Celeste aroma te vertendo ao corpo!

E eu dizia comigo: — teu destino

Será mais belo que o cantar das fadas

Que dançam no arrebol, — mais triunfante

Que o sol nascente derribando ao nada

Muralhas de negrume! ... Irás tão alto

Como o pássaro-rei do Novo Mundo!


Ai! doudo sonho! ... Uma estação passou-se,

E tantas glórias, tão risonhos planos

Desfizeram-se em pó! O gênio escuro

Abrasou com seu facho ensangüentado

Meus soberbos castelos. A desgraça

Sentou-se em meu solar, e a soberana

Dos sinistros impérios de além-mundo

Com seu dedo real selou-te a fronte!

Inda te vejo pelas noites minhas,

Em meus dias sem luz vejo-te ainda,

Creio-te vivo, e morto te pranteio! ...


Ouço o tanger monótono dos sinos,

E cada vibração contar parece

As ilusões que murcham-se contigo!

Escuto em meio de confusas vozes,

Cheias de frases pueris, estultas,

O linho mortuário que retalham

Para envolver teu corpo! Vejo esparsas

Saudades e perpétuas, — sinto o aroma

Do incenso das igrejas, — ouço os cantos

Dos ministros de Deus que me repetem

Que não és mais da terra!... E choro embalde.
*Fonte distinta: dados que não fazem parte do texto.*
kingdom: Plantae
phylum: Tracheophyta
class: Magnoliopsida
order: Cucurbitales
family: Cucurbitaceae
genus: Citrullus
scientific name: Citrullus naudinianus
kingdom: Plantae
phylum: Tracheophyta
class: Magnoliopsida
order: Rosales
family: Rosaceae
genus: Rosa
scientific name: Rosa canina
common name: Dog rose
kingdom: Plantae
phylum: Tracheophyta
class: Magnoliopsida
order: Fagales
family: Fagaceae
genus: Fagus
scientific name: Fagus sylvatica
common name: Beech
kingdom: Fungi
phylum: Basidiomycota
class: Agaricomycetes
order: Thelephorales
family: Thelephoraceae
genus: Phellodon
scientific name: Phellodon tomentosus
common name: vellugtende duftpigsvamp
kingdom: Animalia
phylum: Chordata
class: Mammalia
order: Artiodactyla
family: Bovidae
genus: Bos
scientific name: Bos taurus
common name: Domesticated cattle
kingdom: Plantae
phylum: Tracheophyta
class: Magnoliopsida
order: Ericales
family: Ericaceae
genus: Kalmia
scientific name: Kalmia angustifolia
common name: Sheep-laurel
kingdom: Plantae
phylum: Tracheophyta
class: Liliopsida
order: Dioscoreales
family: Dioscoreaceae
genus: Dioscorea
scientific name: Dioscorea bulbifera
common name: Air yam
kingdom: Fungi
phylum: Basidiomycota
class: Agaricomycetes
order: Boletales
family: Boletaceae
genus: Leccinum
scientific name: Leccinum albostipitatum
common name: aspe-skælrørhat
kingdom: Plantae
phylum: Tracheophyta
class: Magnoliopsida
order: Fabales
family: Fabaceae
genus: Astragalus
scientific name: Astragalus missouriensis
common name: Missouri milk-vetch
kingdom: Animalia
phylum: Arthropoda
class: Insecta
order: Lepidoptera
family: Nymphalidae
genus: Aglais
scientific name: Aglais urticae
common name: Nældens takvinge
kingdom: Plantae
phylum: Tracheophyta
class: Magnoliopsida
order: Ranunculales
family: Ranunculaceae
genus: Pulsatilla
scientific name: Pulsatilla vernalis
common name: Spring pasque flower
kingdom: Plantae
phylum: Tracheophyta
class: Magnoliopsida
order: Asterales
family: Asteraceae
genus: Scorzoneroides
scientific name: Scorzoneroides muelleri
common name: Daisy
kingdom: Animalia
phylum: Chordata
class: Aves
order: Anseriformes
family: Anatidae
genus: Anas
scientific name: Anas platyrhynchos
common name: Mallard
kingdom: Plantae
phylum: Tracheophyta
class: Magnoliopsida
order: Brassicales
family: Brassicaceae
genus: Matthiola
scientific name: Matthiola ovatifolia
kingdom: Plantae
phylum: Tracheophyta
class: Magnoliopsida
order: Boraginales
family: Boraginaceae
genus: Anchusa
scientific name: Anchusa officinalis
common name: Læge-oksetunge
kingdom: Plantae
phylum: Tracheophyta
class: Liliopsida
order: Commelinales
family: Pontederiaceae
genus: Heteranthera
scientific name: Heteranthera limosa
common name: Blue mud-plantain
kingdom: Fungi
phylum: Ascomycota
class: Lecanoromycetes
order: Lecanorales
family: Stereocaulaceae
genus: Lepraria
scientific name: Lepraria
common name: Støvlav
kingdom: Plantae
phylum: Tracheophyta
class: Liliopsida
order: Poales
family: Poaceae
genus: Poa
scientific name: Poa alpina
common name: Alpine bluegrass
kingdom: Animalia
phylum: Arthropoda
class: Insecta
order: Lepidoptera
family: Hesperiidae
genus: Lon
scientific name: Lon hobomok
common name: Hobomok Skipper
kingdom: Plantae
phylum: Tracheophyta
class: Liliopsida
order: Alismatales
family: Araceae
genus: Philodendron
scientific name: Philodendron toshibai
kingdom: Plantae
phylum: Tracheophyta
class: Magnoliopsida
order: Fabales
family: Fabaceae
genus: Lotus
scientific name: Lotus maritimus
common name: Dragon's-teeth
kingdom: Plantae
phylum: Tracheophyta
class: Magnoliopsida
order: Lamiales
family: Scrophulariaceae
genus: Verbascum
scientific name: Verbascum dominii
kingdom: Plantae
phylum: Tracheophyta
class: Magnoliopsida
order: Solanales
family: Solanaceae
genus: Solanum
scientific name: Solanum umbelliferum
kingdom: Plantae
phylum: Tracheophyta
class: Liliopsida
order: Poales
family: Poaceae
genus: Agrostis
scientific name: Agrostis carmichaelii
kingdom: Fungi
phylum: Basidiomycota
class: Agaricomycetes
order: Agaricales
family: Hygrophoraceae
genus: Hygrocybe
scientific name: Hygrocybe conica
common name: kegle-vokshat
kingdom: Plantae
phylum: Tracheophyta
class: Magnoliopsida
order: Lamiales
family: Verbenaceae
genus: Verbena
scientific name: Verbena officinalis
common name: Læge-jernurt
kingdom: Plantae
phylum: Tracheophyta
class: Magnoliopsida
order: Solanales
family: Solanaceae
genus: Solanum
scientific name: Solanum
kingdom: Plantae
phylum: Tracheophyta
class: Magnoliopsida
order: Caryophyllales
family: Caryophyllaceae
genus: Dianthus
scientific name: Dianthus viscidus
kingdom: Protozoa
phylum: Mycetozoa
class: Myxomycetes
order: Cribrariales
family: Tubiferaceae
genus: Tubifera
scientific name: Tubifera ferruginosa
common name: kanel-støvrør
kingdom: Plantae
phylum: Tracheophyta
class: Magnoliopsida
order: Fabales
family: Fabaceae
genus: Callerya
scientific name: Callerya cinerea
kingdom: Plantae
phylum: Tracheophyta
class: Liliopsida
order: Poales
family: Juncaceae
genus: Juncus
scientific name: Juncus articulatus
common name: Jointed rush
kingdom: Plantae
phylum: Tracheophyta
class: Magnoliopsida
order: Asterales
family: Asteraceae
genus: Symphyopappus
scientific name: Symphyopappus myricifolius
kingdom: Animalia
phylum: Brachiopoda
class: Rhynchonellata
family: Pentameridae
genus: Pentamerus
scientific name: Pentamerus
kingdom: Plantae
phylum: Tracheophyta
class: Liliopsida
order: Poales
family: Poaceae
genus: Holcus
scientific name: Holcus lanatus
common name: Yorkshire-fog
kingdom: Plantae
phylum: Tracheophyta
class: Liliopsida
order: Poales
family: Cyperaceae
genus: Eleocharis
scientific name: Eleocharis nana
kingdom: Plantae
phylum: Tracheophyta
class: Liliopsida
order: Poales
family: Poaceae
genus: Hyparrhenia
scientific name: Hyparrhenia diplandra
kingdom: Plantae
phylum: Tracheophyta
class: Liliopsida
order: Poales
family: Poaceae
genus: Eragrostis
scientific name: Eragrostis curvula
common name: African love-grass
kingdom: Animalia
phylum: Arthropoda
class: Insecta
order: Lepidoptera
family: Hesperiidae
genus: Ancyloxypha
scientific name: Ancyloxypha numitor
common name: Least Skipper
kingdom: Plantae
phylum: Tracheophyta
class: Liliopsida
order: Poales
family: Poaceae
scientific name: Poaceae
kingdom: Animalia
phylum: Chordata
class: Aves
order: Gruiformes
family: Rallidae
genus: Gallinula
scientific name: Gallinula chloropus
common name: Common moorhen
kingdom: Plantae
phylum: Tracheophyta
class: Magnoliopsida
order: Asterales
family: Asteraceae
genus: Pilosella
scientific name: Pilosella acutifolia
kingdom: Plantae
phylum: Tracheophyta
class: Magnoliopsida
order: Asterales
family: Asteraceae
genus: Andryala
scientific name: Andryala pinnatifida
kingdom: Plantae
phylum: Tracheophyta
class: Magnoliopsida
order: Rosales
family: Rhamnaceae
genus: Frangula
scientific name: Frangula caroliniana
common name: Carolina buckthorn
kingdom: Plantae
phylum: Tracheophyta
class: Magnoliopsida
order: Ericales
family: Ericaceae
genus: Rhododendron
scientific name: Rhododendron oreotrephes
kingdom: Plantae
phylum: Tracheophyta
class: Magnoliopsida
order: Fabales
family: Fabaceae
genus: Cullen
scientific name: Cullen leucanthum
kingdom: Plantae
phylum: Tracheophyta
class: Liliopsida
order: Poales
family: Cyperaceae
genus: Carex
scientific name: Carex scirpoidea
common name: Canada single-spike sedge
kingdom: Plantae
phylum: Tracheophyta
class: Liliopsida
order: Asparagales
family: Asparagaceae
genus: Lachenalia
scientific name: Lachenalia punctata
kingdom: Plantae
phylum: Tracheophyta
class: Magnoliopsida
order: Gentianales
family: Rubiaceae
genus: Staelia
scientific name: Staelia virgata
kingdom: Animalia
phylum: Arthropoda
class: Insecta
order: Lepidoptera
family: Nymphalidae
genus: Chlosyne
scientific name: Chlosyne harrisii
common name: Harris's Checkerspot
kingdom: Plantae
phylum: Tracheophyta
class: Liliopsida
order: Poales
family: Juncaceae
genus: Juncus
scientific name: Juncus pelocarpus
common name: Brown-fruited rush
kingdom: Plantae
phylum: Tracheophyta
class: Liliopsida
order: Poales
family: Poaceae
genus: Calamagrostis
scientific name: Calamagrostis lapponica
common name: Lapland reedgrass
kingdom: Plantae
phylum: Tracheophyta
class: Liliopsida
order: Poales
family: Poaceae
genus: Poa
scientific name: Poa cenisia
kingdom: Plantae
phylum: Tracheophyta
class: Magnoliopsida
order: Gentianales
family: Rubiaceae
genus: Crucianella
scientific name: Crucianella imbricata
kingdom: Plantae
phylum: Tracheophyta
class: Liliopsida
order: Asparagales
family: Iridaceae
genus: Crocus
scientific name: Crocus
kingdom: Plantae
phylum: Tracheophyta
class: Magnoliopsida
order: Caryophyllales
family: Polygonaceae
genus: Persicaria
Mas não! Tu dormes no infinito seio

Do Criador dos seres! Tu me falas

Na voz dos ventos, no chorar das aves,

Talvez das ondas no respiro flébil!

Tu me contemplas lá do céu, quem sabe,

No vulto solitário de uma estrela,

E são teus raios que meu estro aquecem!

Pois bem! Mostra-me as voltas do caminho!

Brilha e fulgura no azulado manto,

Mas não te arrojes, lágrima da noite,

Nas ondas nebulosas do ocidente!

Brilha e fulgura! Quando a morte fria

Sobre mim sacudir o pó das asas,

Escada de Jacó serão teus raios

Por onde asinha subirá minh'alma.

- Fagundes Varella, em "Cantos e Fantasias", 1865.






Luiz Nicolau Fagundes Varela (17 de agosto de 1841, Rio Claro RJ - 17 de fevereiro 1875, Niterói RJ). Poeta brasileiro.